The outlook for the biggest automotive industry in Western Europe remains gloomy as BMI expects the
recession in Germany to take effect. As BMI examines in its latest Germany Autos Report, the
government kicked-started 2009 with a broad economic package of EUR50bn, out of which EUR1.5bn
has been earmarked to support the industry.
As a part of a scheme unveiled on January 13, the government has introduced consumer incentives of
EUR2,500 for trading in an old vehicle for the purchase of a new, more efficient model – commonly
known as a scrappage scheme – with the intention of boosting demand. BMI presents an optimistic
sales forecast with sales ending at 2.9% lower than 2008, revised from our earlier forecast of a 3.6%
year-on-year (y-o-y) fall. This is in sharp contrast to our export figures. We expect these to fall by
nearly 7.8% y-o-y against our earlier forecast of a 6.5% y-o-y fall. This change comes on the back of
slowing economic activities in Eastern Europe, where German vehicles are among the most popular.

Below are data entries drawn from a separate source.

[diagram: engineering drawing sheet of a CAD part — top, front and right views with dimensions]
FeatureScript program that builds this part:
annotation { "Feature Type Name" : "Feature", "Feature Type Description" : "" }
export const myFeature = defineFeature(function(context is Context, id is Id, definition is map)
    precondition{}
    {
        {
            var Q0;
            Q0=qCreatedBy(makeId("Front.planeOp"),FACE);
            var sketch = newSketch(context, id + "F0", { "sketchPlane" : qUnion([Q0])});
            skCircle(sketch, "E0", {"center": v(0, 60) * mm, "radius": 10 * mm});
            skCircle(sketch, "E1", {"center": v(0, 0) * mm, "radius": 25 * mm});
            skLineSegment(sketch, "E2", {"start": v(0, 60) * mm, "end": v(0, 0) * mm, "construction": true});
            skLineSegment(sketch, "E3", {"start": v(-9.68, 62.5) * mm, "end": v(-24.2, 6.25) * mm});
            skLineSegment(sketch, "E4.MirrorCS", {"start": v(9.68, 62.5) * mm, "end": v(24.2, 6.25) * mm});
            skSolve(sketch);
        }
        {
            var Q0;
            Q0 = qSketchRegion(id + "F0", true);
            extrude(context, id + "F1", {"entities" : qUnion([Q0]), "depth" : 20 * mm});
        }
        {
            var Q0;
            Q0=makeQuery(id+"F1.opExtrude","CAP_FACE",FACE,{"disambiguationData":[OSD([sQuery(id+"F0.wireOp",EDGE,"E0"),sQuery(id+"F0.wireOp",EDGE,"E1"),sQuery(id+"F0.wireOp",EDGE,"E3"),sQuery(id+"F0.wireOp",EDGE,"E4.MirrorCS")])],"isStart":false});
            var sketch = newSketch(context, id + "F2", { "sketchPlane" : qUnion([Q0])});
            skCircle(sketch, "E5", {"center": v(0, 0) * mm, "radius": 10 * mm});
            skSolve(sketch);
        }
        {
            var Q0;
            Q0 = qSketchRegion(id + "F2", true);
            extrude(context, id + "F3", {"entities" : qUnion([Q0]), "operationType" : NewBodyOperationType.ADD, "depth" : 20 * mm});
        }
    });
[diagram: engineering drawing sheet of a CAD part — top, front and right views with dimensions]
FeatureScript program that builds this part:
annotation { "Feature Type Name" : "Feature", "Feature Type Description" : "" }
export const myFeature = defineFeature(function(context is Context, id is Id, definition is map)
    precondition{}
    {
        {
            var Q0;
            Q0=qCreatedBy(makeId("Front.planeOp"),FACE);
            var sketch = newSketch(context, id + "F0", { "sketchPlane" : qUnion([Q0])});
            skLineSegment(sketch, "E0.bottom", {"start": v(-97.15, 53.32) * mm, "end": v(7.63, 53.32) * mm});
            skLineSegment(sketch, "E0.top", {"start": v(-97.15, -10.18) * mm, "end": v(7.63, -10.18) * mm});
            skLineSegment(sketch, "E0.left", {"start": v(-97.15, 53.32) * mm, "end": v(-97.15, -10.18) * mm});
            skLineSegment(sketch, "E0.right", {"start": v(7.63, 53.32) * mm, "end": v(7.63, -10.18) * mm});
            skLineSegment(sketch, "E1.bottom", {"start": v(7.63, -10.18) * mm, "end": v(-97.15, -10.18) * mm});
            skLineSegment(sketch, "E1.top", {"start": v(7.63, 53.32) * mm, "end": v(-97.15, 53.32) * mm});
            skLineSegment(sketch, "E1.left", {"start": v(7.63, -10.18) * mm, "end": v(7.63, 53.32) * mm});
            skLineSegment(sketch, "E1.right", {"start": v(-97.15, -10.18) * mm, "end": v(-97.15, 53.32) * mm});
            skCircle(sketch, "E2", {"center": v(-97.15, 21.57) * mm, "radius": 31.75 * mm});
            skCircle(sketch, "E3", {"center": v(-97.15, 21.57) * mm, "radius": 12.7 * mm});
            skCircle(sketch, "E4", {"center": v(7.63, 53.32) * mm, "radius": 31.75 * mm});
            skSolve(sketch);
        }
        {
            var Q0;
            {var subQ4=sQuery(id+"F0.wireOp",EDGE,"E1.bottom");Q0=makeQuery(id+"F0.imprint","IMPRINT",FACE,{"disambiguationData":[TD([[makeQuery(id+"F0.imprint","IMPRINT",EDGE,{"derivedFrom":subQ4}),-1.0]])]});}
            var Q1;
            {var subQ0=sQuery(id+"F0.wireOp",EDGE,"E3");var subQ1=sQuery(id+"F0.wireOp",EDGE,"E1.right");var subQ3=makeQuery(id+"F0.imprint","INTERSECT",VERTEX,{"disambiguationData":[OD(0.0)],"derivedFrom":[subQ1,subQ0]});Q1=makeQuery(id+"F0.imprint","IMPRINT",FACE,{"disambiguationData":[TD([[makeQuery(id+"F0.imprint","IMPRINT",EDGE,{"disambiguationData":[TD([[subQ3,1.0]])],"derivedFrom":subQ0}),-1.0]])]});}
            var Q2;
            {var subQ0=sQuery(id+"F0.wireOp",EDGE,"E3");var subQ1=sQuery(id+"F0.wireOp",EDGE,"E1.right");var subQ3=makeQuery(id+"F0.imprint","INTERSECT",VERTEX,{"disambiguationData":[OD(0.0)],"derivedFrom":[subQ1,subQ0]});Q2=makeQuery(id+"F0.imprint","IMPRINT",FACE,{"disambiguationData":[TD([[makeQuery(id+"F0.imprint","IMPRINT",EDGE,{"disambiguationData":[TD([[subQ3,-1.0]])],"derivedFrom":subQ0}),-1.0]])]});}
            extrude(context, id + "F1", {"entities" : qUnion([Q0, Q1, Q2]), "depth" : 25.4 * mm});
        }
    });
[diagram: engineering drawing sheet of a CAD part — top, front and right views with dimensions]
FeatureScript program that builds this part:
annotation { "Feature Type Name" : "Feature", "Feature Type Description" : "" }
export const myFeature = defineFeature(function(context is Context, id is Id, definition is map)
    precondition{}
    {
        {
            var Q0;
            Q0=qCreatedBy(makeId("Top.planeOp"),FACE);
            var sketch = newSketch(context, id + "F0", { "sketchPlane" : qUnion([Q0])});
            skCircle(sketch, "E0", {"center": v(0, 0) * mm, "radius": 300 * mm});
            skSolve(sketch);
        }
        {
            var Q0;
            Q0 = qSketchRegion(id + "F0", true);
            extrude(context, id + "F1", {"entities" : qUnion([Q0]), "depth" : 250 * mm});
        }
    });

Similarly, BMI expects automakers to operate on reduced capacities due to falling domestic and foreign
demand. According to German interest group Verband der Automobilindustrie (VDA), commercial
production reached 514,300 units in 2008, up by 2% y-o-y, while passenger car production fell by
nearly 3% y-o-y to 5.5mn units. In 2009, manufacturers such as Volkswagen AG (VW) are attempting
to limit over-production and maintain stronger fiscal positions. Therefore we maintain our production
forecast of a 3.6% y-o-y fall to 5.82mn units, down from 6.04mn in 2008.
The credit crisis has brought difficult times, particularly for General Motor (GM)’s German subsidiary
Opel. It is now seeking EUR2.6bn in loan guarantees and EUR700mn in contributions from the
government and its labour force, respectively, to plug the liquidity gap. VW’s finance unit has received
state guarantees of up to EUR2bn (US$3.87bn) for refinancing loans from Germany’s Financial
Market Stabilization Fund (SoFFin). Although most manufacturers have similar problems, the
government is cautious that supporting some carmakers may set a precedent in the industry, and other
companies will rely on government support for their survival.
Germany’s second placing in BMI’s Business Environment Ratings means there is little room for
growth. The presence of VW (19.9% market share) as a market leader, followed by Mercedes-Benz
(10.6%), BMW AG (9.2%) and Audi AG (8.1%) leaves most foreign firms with smaller market shares
and few opportunities to improve sales through the government’s incentive package.